O estatuto do PE foi ‘reforçado’, mas isso não significou que a maioria dos moçambicanos se

tenha integralmente apropriado desta variedade; pelo contrário, gradual e progressivamente, os

moçambicanos vêm introduzindo nela variações, a diversos níveis, com tendência a fixar-se,

passando a incorporar, conforme Firmino (1998, p.12), “novas características linguísticas

distintivas” da norma europeia, não só de natureza “sócio-simbólica, com a emergência de

novas atitudes e ideologias sociais face ao uso da língua”, mas também “linguística, com o

desenvolvimento de novas formas de uso da língua”.

Com efeito, e numa sistematização da variedade moçambicana do português, Gonçalves (2010)

aponta, no seu livro A Génese do Português de Moçambique, como áreas de mudança que

definem tendências de diferenciação da variedade moçambicana, em relação às outras

variedades,

(i) a realização do argumento beneficiário, onde se neutraliza a oposição entre o objeto

direto e o objeto indireto [Ex: Os pais escondem os filhos a verdade; PE: aos filhos];

(ii) os argumentos locativos e direcionais [Ex: Eu não páro Ø nenhum sítio; PE: em

nenhum]; e

(iii) os conetores de subordinação introdutores de orações completivas e adverbiais [Ex:

Viram de que afinal o coelho é mais esperto; PE: Viram Ø que]; [Embora que sou

mais novo mas sou…; PE: Embora Ø seja].

Revelam igualmente estabilidade e regularidade as mudanças no padrão de ordem dos

pronomes pessoais átonos [Ex: Ela quando diz-me alguma coisa, eu entendo; PE: quando me

diz]; e a flexão dos pronomes pessoais oblíquos da 3ª pessoa, com funções de objeto

direto/objeto indireto [Ex: Há outras moças que já querem a ele; PE: já o querem]; [Ex: Se o

aluno não tiver dinheiro, o professor chumba-lhe; PE: chumba-o].
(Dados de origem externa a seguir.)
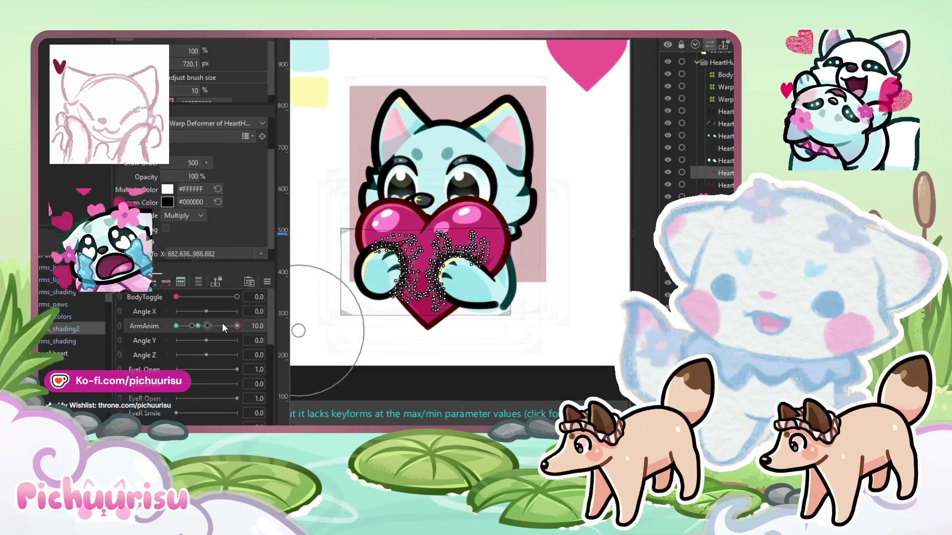
# Select the arm warp deformer and return ArmAnim to 0 to view the starting pose
pyautogui.click(547, 311)
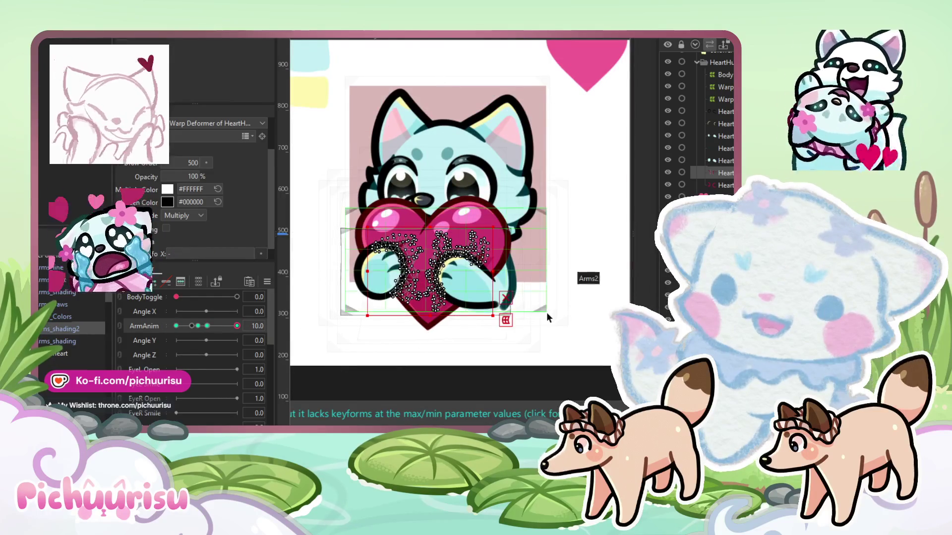
pyautogui.scroll(-3, 525, 315)
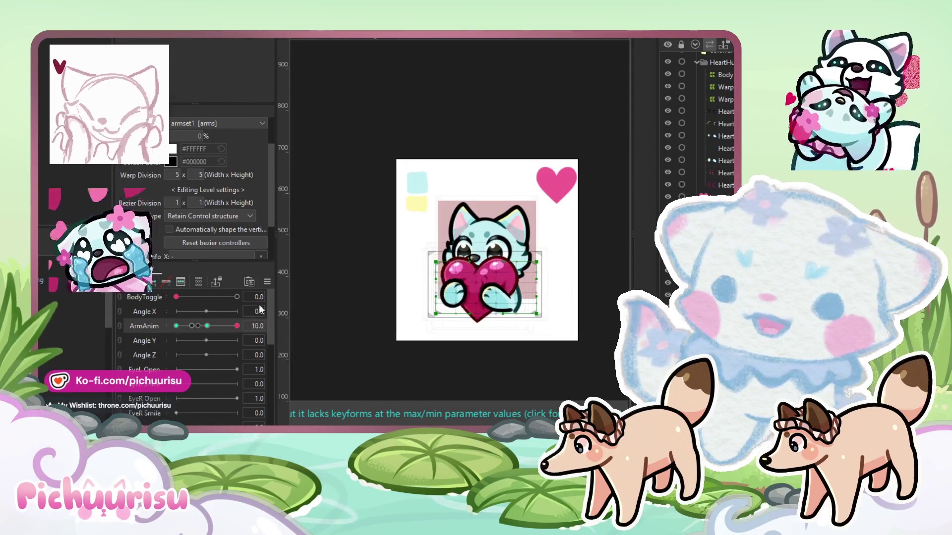
pyautogui.scroll(5, 513, 325)
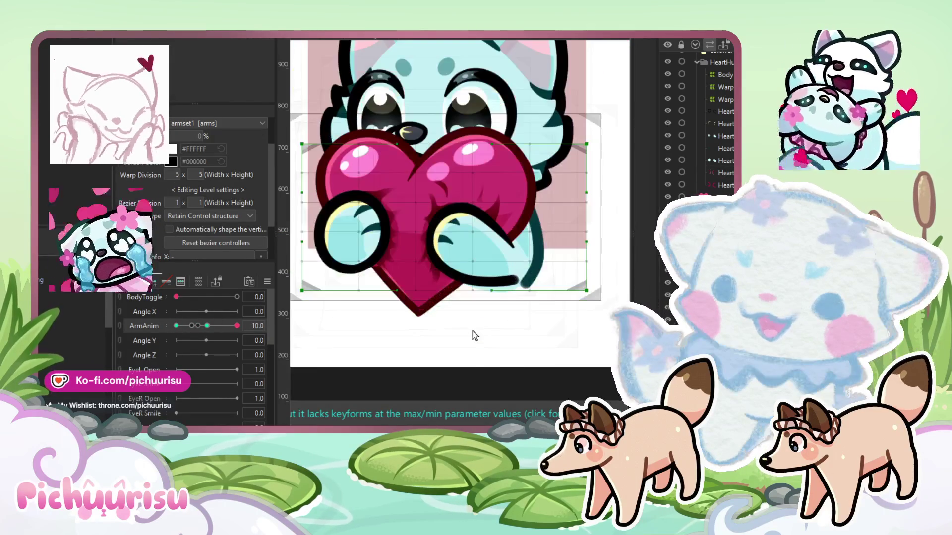
pyautogui.scroll(-3, 373, 274)
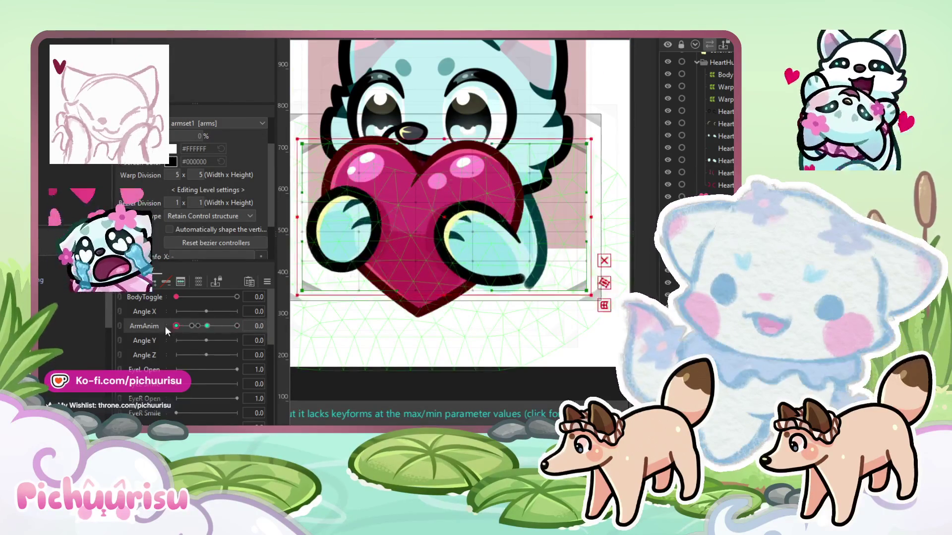
pyautogui.scroll(5, 374, 274)
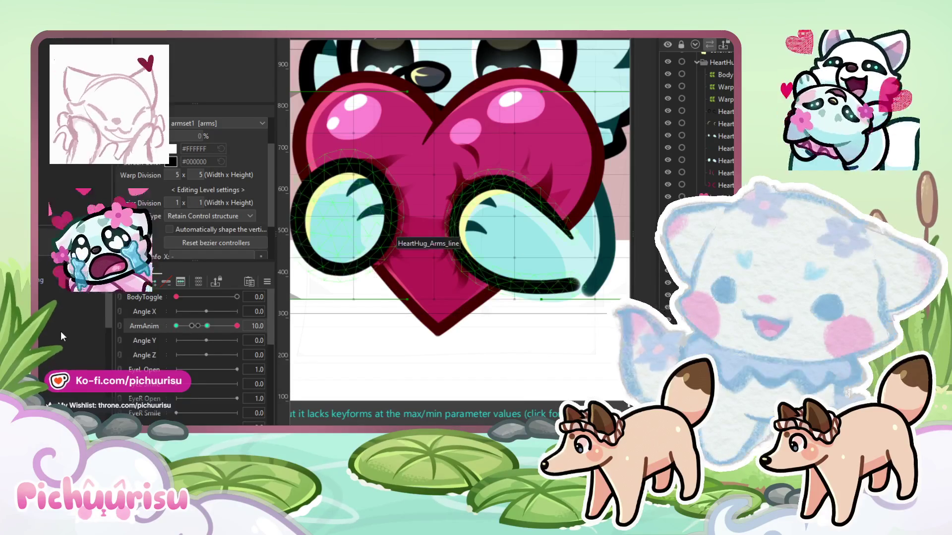
pyautogui.scroll(-5, 379, 253)
pyautogui.moveTo(188, 328)
pyautogui.mouseDown()
pyautogui.moveTo(172, 329)
pyautogui.moveTo(227, 325)
pyautogui.moveTo(86, 318)
pyautogui.mouseUp()
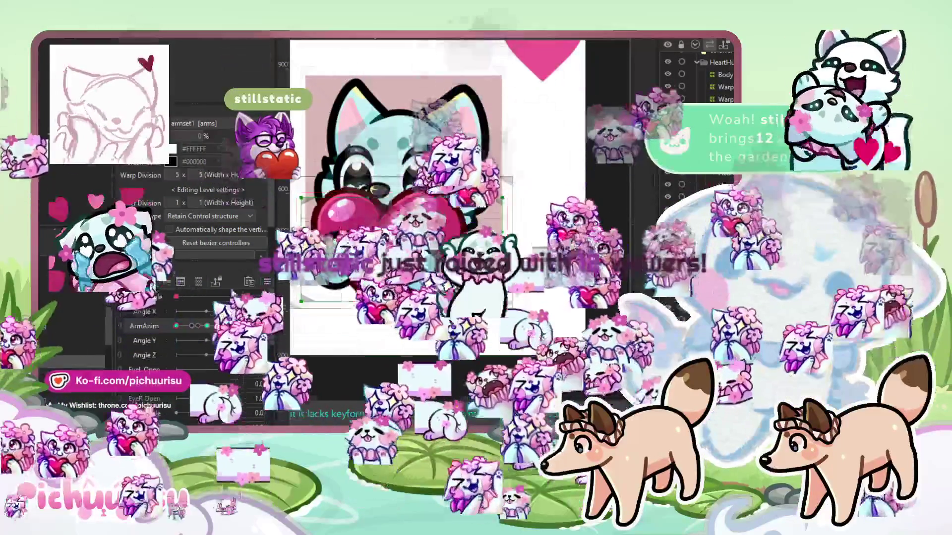
# Zoom out and select 'Warp Deformer of heart' to show its 20 x 20 lattice
pyautogui.scroll(5, 431, 215)
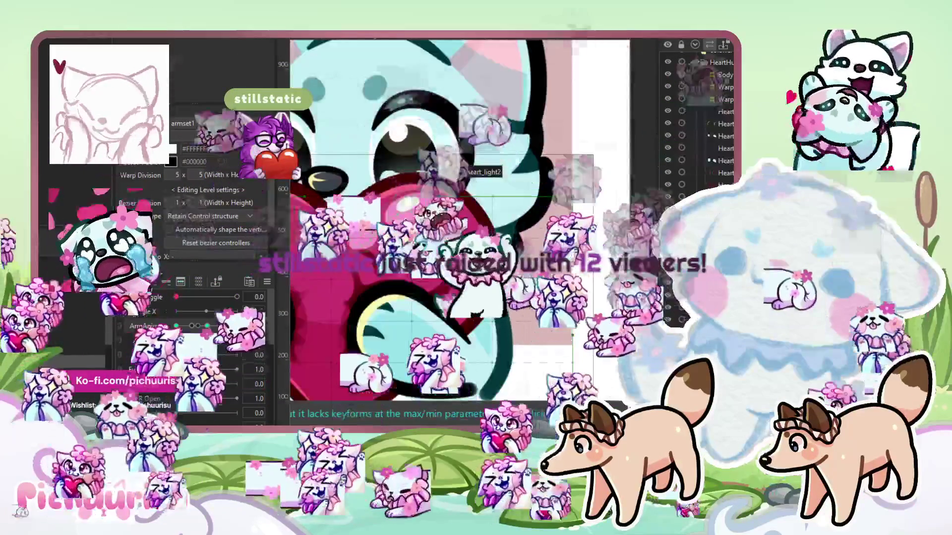
pyautogui.click(430, 215)
pyautogui.scroll(-3, 431, 215)
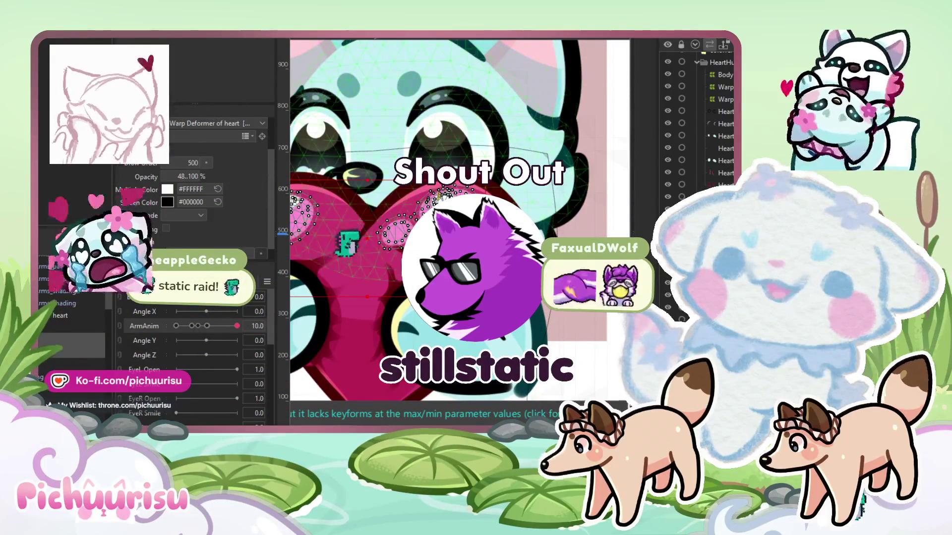
pyautogui.scroll(-3, 560, 344)
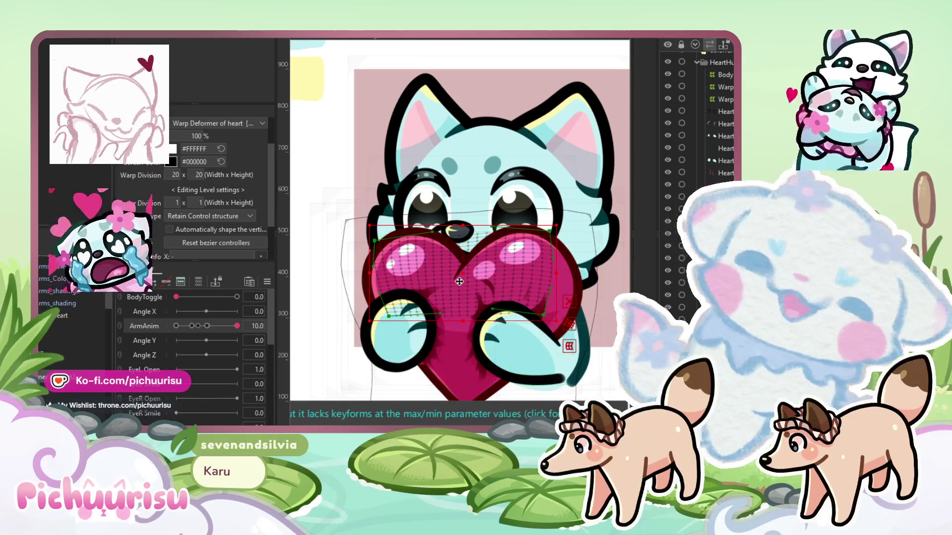
# At the ArmAnim 5.1 keyform, brush-reshape the heart's warp to fit the arms
pyautogui.scroll(-2, 434, 255)
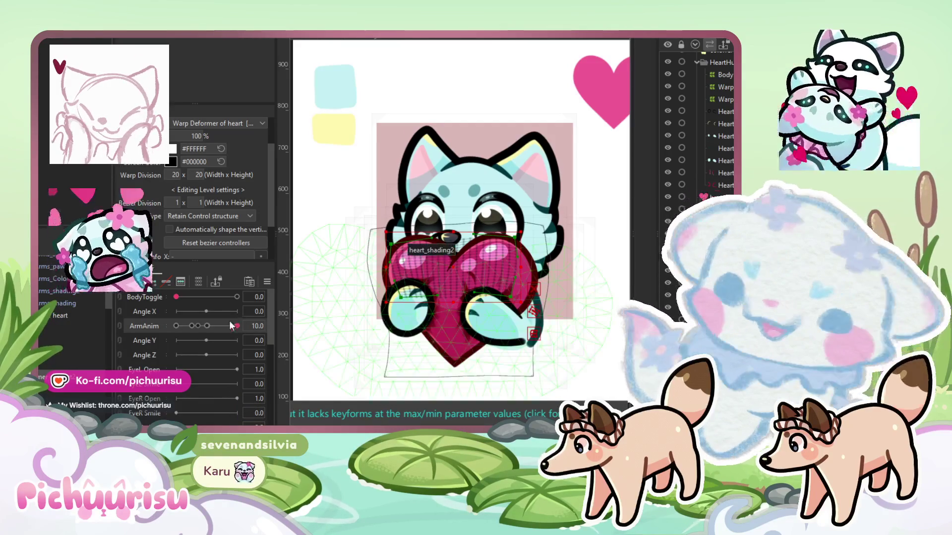
pyautogui.moveTo(270, 328); pyautogui.dragTo(261, 328)
pyautogui.click(207, 325)
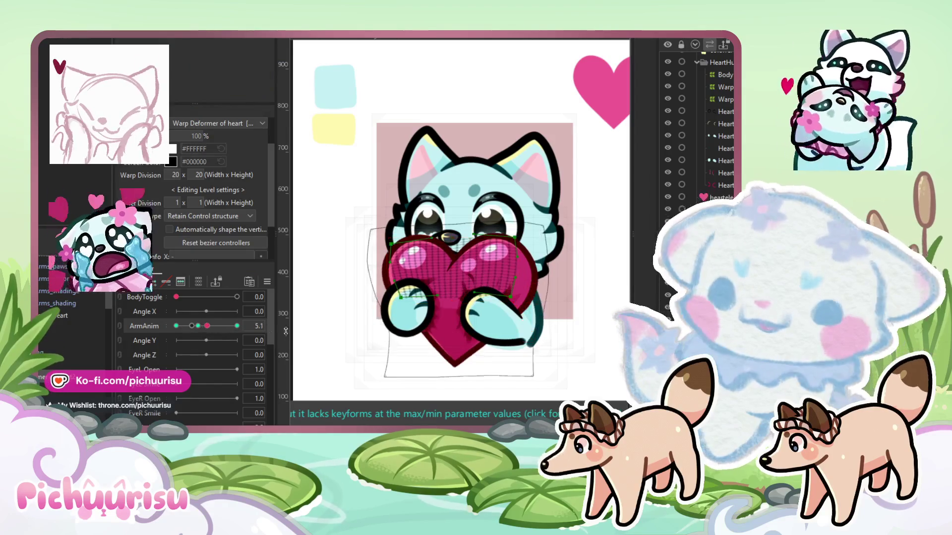
pyautogui.scroll(2, 472, 295)
pyautogui.press('b')
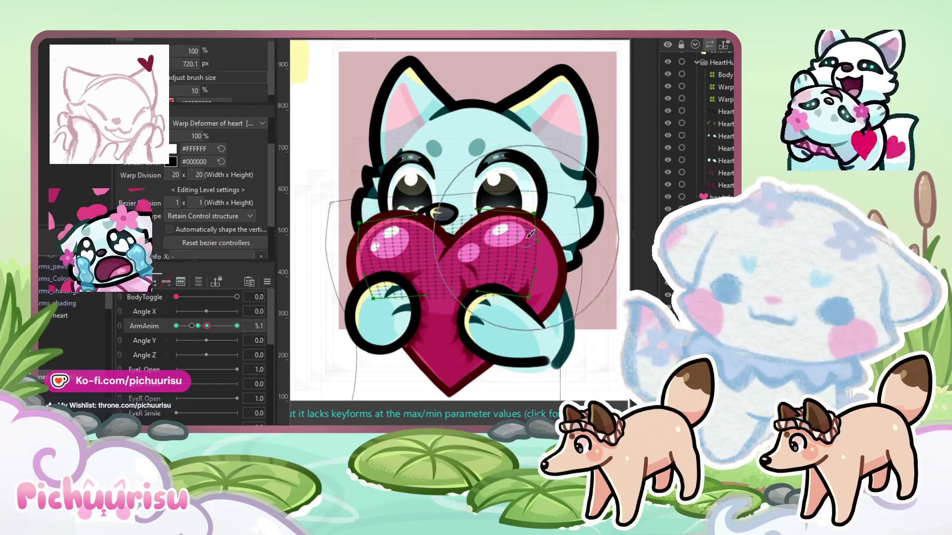
pyautogui.scroll(3, 501, 231)
pyautogui.moveTo(496, 323); pyautogui.dragTo(520, 353)
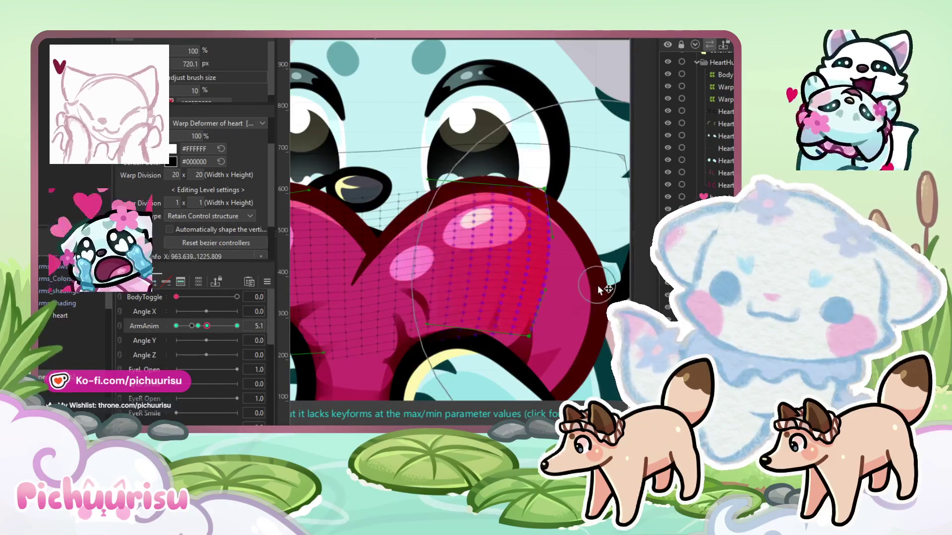
# Compare the heart warp at ArmAnim 10.0 and 0, ending back at 10.0
pyautogui.scroll(-2, 561, 258)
Este quadro de variação e mudança da variedade-padrão coloca dificuldades de aprendizagem

e de comunicação quer aos alunos, quer, de modo particular, aos professores moçambicanos,

que têm de ensinar uma variedade – a europeia, na qual eles próprios exibem deficiências; e de

que se espera, todavia, que os respetivos alunos adquiram uma proficiência linguística

aceitável.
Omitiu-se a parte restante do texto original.